When middle school came along, she began playing hoops for fun. That's when McNamara, who was coaching the Pentucket sixth-grade team at the time, noticed her for the first time.

"She was athletic, tall, and had good hands," he said. "She was new to the game. You could see a lot of potential." McNamara, who took over at Pentucket last season, watched Daamen come into her own during the Sachems' run to TD Banknorth Garden.

She averaged 10.5 points, 10.2 rebounds and 6.6 blocks last season, and swatted 13 shots in a 41-39 defeat of Wilmington in the Division 3 North title game.

Suddenly, the Daamens were a basketball family. These days, Jill and Carlo attend as many games as they can.

"They absolutely love it," Kirsten said.

All the while, she's tried to immerse herself in the game.
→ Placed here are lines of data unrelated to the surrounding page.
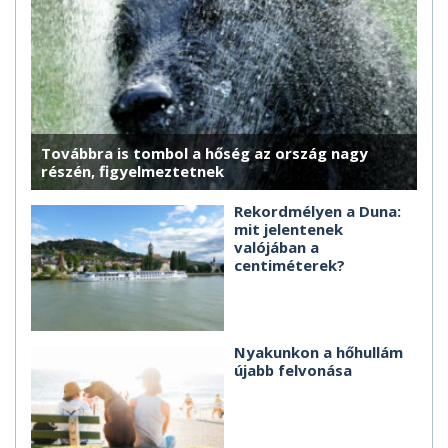
Továbbra is tombol a hőség az ország nagy
részén, figyelmeztetnek
Rekordmélyen a Duna:
mit jelentenek
valójában a
centiméterek?
Nyakunkon a hőhullám
újabb felvonása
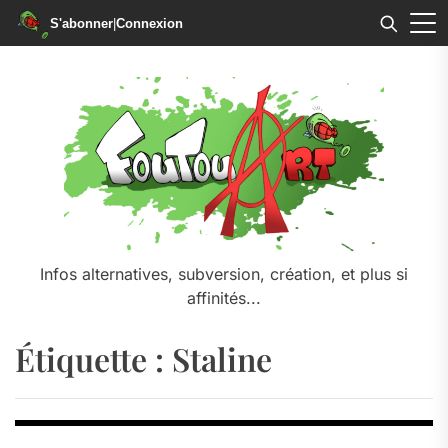
S'abonner
|
Connexion
Skip
to
the
content
Infos alternatives, subversion, création, et plus si
affinités...
Étiquette :
Staline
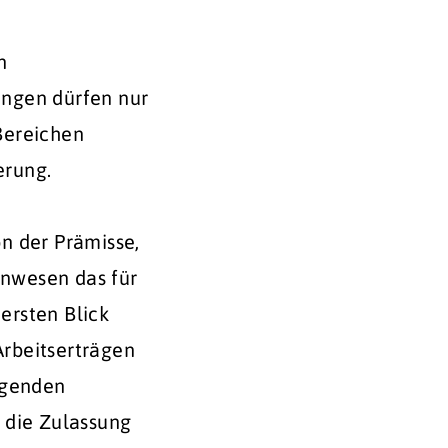
d
n
ungen dürfen nur
Bereichen
erung.
n der Prämisse,
nwesen das für
 ersten Blick
rbeitserträgen
egenden
 die Zulassung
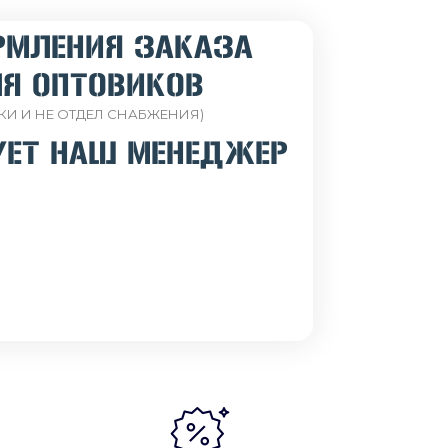
РМЛЕНИЯ ЗАКАЗА
Я ОПТОВИКОВ
КИ И НЕ ОТДЕЛ СНАБЖЕНИЯ)
УЕТ НАШ МЕНЕДЖЕР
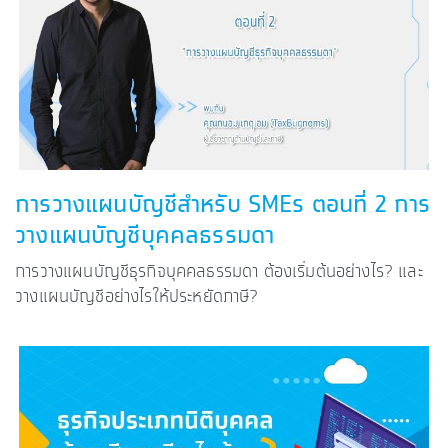
การวางแผนบัญชีสำหรับ SMEs ตอนที่ 2 การ
วางแผนบัญชีบุคคลธรรมดา
การวางแผนบัญชีธุรกิจบุคคลธรรมดา ต้องเริ่มต้นอย่างไร? และ
วางแผนบัญชีอย่างไรให้ประหยัดภาษี?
She watches a lot of college hoops and counts University of Tennessee's Candace Parker and University of North Carolina's Tyler Hansbrough as her favorite players.

Something about the way the 6-9 Tar Heel plays defense fascinates her.

"He just always knows what to do," Daamen said. "I don't know what the word is | he's never out of control."

Admittedly, Daamen is still learning to harness her own talents. Being a composed and ferocious defender isn't easy. "I stay pretty calm," she said. "I know I have to be more aggressive."

"She's kind of quiet, I wish she wouldn't be," McNamara said. "I'd like her to walk into the gym like she owns it." The thing is, she's only a junior. There's plenty of room to grow.

The ceiling, McNamara said, is high. Whether it's at a Division 1 or Division 2 school, he expects her to have a great college career.

At the moment, Daamen is not sure what her plans are. "It's hard," she said. "It depends what you want to do, if you want (basketball) to be your life or go have fun. That's where the decision is."

Just four years after picking up the game, she has options. Impressive, to say the least.